Putin does this very effectively, especially with his nuclear saber-rattling.  Any attempts to appease him will resurrect Neville Chamberlain’s ghost to haunt the world again.  For Putin does not simply want territory in eastern Ukraine, just as Hitler wasn’t satisfied with some territory in western Czechoslovakia (i.e., the Sudetenland).  

Putin wants to destroy the western world order

Any argument that pushes peace at the cost of Ukrainian sovereignty must address this serious risk.  If a western appeaser or Putin apologist thinks that sacrificing Ukraine will make the rest of the world safer, they must be prepared to explain why they are not Neville Chamberlain from 1938.  

How can they be so sure Putin will stop in Ukraine?

There are already Russian-backed separatists in other former Soviet Republics like Moldova, which borders Ukraine.  Belarus is already a Kremlin-controlled puppet state.  Putin has previously invaded Chechnya and Georgia.  He grabbed Crimea overnight while the world watched.  

Anyone who thinks that Putin’s Russian imperialism is limited to Ukraine is naively mistaken.  Ukraine may be a major prize for the Russian autocrat, but the biggest prize is upending the American-dominated western world order.  In its place Putin wants to implement a system based on authoritarian nationalism.

He wants the ability to quash democratic movements before they can even start.  Putin blames democracy for many of his perceived social ills, like increasing global respect for LGBTQ rights.  He sees democratization as an existential threat to his authoritarian hold on power.  For Putin, it’s the difference between chaos and order.

To influence and upend the western world order, Putin will need more than Ukraine.  He will need allies like China, but he will also need more resources.

The current Russian economy needs war to thrive

What will happen should the price of oil drop below $60 per barrel?  This is the recent price cap implemented by the European Union and G7 to punish Putin for his actions in Ukraine.  

Russia is a petrostate, and now that its economy operates in increasing isolation from the globalized world due to sanctions, it’s more dependent than ever on high oil prices.  War is profitable for Putin in that sense.  

Although it is unclear how Russia will ultimately respond to the recent price cap, its economy needs high oil prices to thrive.  War helps.  Should Russia end its “special military operation” in Ukraine, it wouldn’t necessarily have this economic advantage.

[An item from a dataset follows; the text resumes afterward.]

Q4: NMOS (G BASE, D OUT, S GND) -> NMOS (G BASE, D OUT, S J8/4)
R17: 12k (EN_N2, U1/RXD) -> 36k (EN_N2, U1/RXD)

So anyone thinking that Putin will completely opt for peace even if he gets everything he wants in Ukraine is not considering the macroeconomic implications.  War is in Putin’s best economic interests.  Just as it was for Hitler’s Nazi Germany

Many westerners supported appeasement with Hitler too

Western appeasement of strongmen is nothing new.  When Austria and Czechoslovakia were being overrun by the Nazis in bloodless coups, citizens of Britain and France were comfortable in their homes and largely advocating to give Hitler what he wanted.  Why risk war?  

It was a reasonable question, especially following the horrific war that was supposed to end all wars.  No sane person wants war.  Nobody should advocate for it unless they are prepared to accept its consequences.  

But anyone advocating for peace in the face of an unreasonable aggressor must also be prepared to accept those consequences.  

What does peace in Ukraine look like?  Does Putin just take the Donbas and keep Crimea?  How would Ukrainians feel about that?  Especially following almost a year of bloody war where many civilians have been massacred and cities have been destroyed.       

Western appeasement of Putin, and many of those advocating for peace, do not want to consider its inherently dangerous risks.  They don’t want to admit that the strongman on the other side of the peace table is shrewd, calculating, and has a dark history of mafioso thuggery.  

But then again, so did Hitler.  And if an esteemed statesman like Neville Chamberlain can be fooled, it should be no surprise that countless others can be fooled too.